Accompagné d'une bande annonce grandiloquente, encensé avant même sa sortie par une presse quasi unanime, "The brutalist" se présente d'emblée comme l'œuvre d’un cinéaste malin, notamment par son titre, qui semble jouer sur une ambivalence des mots, puisque l'on devine aisément que le terme ne se limitera pas à suggérer un courant architectural mais qu'il impactera le propos d'une brutalité probablement inattendue.
Le début du métrage se vit donc comme un long prélude, puisque le film de Corbett est également une histoire de temps et un hommage aux épopées d'antan, de par sa longueur (plus de trois heures trente) et son découpage empreint de maniérisme (ouverture , première partie, entracte marqué à l'écran, deuxième partie et épilogue). Le propos architectural du titre est rapidement relégué à l'arrière plan, le courant Brutalist en tant que tel n'est jamais mis en avant, si ce n'est plus tard par quelques images des constructions de László Tóth, qui viennent souligner l'opposition entre le caractère doux de l'architecte hongrois et ses réalisations brutes, lorsqu'il est confronté à des hommes au comportement bien plus "viril", son cousin qui l'accueille aux Etats-Unis dans un premier temps, puis à Van Buren, richissime entrepreneur à la morale sommaire, et aux manières expéditives très proche (et ce n'est évidemment pas un hasard) de l'image Trumpienne (Trumpiste ?,).

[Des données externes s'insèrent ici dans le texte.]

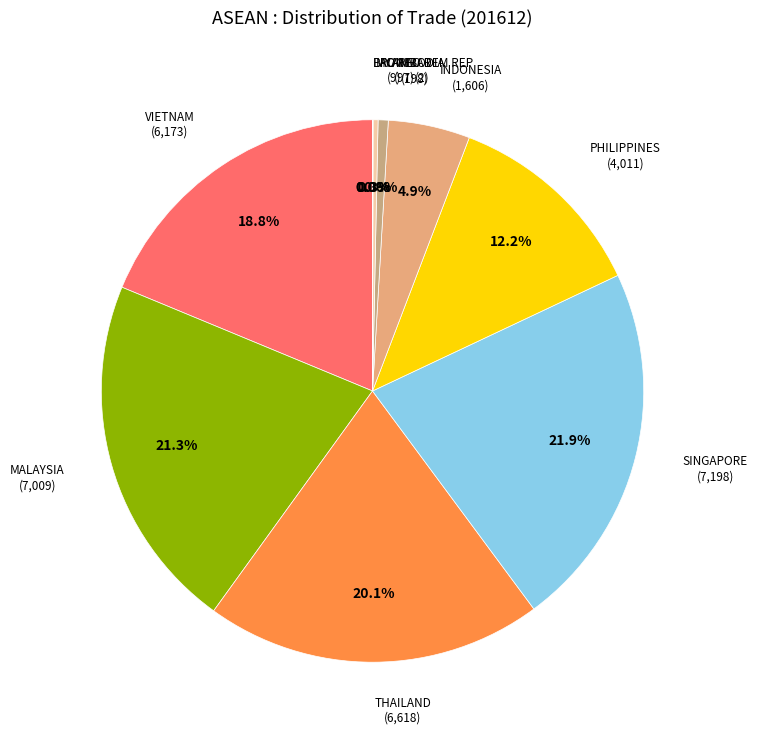

How many segments does this pie chart have?

10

L'homme s'il prend l'architecte sous son aile et permet de donner un bel élan à sa carrière et à sa notoriété, se montre constamment paternaliste, condescendant voire humiliant, renvoyant son protégé à sa condition d'immigré juif redevable dès que l'occasion se présente ; tandis que le cinéaste n'a de cesse de renvoyer son spectateur à sa condition d'ignorant, réduit à se contenter des belles images qui défilent devant ses yeux, mais guettant un renversement ou même un changement radical dans le propos qui se révèle de plus en plus improbable à mesure que le récit s'étire et traine un peu.
Finalement, "The Brutalist" serait à tout prendre un film honnête, construit bien loin de la rigueur anguleuse des édifices brutalistes, hésitant entre le portrait intime d'un homme à la destinée contrariée et des réflexions plus profondes sur l'antisémitisme, le pouvoir de l'argent, et c'est au fond (pense-t-on encore), probablement dans une attente vaine que résidera l'inattendu, le twist deviné n'étant qu'une illusion de spectateur en mal de fantasme.
C'est à ce moment, très près du terme, que le métrage amorce un virage brutal et ridicule (?) délivre, LA fameuse révélation que l'on n'attendait plus, mais qui soudainement éclaire l'ensemble d'une lumière différente et oblige à reconsidérer les trois premières heures sous un angle tout à fait différent, sans qu'aucun élément préalable n'ait été délivré par un réalisateur tout puissant. Un Deus Ex-Machina en forme de bras d'honneur au cinéma et à son auditoire qui désormais sait bien qui est le brutalisant de l'histoire.